### [Activity list]
1. Answer these questions from the Middle East news text.
(a) In which city is Ferdowsi University located?
(b) According to the head of Ferdowsi University, on what subjects should Bush answer questions from students and lecturers?
(c) When is the International University of Iraq set to begin operations?
2. Carry on the Middle East news text from the point where it stops.

WENR

WENR, October 2007: Middle East

Iran

University Extends Invitation to Bush

An Iranian university invited US President George W. Bush to talk on campus, a week after his Iranian counterpart Mahmoud Ahmadinejad was given a frosty reception at New York’s Columbia University [1].

The head of Ferdowsi University [2] in Iran’s second city of Mashhad, one of the oldest universities in the country, said Mr. Bush should visit to answer questions from students and lecturers on human rights and terrorism, according to the government daily Iran. Ahmadinejad had said after his return from the United States, where he also gave a speech to the United Nations, that Bush would be allowed to give a speech at an Iranian university if he so wished. However, given the current hostility between the two arch enemies over Iran’s nuclear drive and alleged support for militants in Iraq, there appears little chance of such a visit taking place.

Agence France Presse [3]
October 2, 2007

Iraq

Aid Announced for Creation of International University of Iraq

Beginning in August 2008, a project to help rebuild and renew higher education in Iraq, entitled International University of Iraq (IUI), will begin operations. Initiated with a start-up grant from the Social Science Research, Council of Canada along with intellectual guidance from the Public Lending Rights Commission of the Canadian Council of the Arts and pro-bono legal advice from several top Canadian law firms, IUI is a non-profit, non-sectarian, wholly private independent international university committed to critical, inquiry-based learning and research and the restoration of severely disrupted Iraqi connections to the international academic community.

After years of international sanctions, neglect by the Saddam Hussein regime, and occupation and war, a formerly world-class higher educational and cultural infrastructure has been all but decimated. As a result, thousands of Iraqi students and faculty are without means for engaging in formal research, teaching, and learning.

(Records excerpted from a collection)
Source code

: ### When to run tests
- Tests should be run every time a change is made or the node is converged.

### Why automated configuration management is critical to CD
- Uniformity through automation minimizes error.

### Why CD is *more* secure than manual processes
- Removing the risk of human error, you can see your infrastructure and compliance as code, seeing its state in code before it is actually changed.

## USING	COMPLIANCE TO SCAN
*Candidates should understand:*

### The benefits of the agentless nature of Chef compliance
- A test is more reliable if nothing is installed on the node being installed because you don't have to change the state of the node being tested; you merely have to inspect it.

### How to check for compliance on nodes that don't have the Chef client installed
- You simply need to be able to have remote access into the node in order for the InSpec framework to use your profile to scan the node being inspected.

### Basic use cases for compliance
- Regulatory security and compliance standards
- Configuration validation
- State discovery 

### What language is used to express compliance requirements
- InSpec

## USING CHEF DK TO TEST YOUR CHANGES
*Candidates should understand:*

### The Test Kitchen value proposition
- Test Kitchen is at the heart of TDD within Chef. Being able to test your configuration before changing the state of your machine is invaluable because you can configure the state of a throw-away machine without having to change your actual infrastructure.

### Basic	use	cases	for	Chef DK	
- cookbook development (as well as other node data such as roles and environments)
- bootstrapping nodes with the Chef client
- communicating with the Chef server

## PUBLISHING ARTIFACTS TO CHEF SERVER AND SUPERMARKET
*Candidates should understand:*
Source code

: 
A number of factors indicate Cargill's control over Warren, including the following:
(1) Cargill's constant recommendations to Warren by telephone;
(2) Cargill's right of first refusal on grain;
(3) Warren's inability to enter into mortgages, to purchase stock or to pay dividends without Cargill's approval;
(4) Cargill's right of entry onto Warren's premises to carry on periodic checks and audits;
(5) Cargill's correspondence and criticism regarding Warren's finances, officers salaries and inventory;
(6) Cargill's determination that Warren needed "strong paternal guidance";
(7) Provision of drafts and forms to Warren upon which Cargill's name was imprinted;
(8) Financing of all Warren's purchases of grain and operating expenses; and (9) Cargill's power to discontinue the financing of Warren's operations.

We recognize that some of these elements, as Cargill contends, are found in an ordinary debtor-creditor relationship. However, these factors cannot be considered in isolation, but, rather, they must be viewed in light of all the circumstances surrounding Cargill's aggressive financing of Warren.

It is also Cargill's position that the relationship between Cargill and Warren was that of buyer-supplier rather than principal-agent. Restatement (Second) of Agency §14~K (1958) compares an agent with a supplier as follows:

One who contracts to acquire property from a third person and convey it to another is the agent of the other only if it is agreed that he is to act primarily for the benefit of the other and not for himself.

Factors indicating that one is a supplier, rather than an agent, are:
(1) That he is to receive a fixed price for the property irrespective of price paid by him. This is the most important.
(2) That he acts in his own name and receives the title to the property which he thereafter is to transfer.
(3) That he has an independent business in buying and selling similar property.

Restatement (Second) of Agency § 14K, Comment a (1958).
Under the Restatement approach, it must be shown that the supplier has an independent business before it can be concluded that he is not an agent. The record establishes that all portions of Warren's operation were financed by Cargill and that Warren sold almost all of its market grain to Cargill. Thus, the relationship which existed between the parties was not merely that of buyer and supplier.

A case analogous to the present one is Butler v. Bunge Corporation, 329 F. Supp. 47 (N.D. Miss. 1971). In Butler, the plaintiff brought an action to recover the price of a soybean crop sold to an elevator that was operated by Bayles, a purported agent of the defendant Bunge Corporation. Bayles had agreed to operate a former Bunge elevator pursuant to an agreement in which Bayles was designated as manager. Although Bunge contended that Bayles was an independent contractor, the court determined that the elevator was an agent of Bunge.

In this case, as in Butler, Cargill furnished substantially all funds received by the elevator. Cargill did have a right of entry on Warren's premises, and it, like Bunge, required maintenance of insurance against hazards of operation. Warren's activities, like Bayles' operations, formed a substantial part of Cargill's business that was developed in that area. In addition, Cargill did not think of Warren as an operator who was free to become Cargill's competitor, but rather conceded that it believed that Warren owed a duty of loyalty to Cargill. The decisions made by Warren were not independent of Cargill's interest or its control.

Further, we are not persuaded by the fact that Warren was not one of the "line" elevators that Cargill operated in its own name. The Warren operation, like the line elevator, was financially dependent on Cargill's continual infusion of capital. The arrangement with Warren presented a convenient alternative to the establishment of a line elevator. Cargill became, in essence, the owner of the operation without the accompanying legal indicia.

### [Answers by task]
1.
(a) Mashhad
(b) Human rights and terrorism
(c) August 2008

2.
IUI was envisaged during a 2003 academic conference in North Cyprus at the International Center for Contemporary Middle Eastern Studies, Eastern Mediterranean University [4]. The general idea reached by conference attendees was to establish an independent educational entity that would not only help restore higher education in Iraq by reconnecting Iraqi faculty and students to the international academic community, but would also demonstrate a new model of non-profit, private education that could stimulate regional educational reform in the Arab and Muslim world. The initiative has now received a start-up grant from the Canadian government and a 25-acre land-grant from the University of Baghdad, conceived as the eventual site of the IUI central campus.

Due to the current state of hostilities in the country, an interim site will be established at Kalamoon University [5] in Deir Ateyah, Syria, which is prepared to host up to 20 Iraqi graduate students and some undergraduates next September, many of whom are refugees residing temporarily in Syria.  Implementation of IUI at the University of Petra [6] in Amman, Jordan is also under serious negotiation, as is a program for the Connecticut State University System [7], which is being asked to consider hosting at least two Iraqi students at each of its four, state-wide campuses.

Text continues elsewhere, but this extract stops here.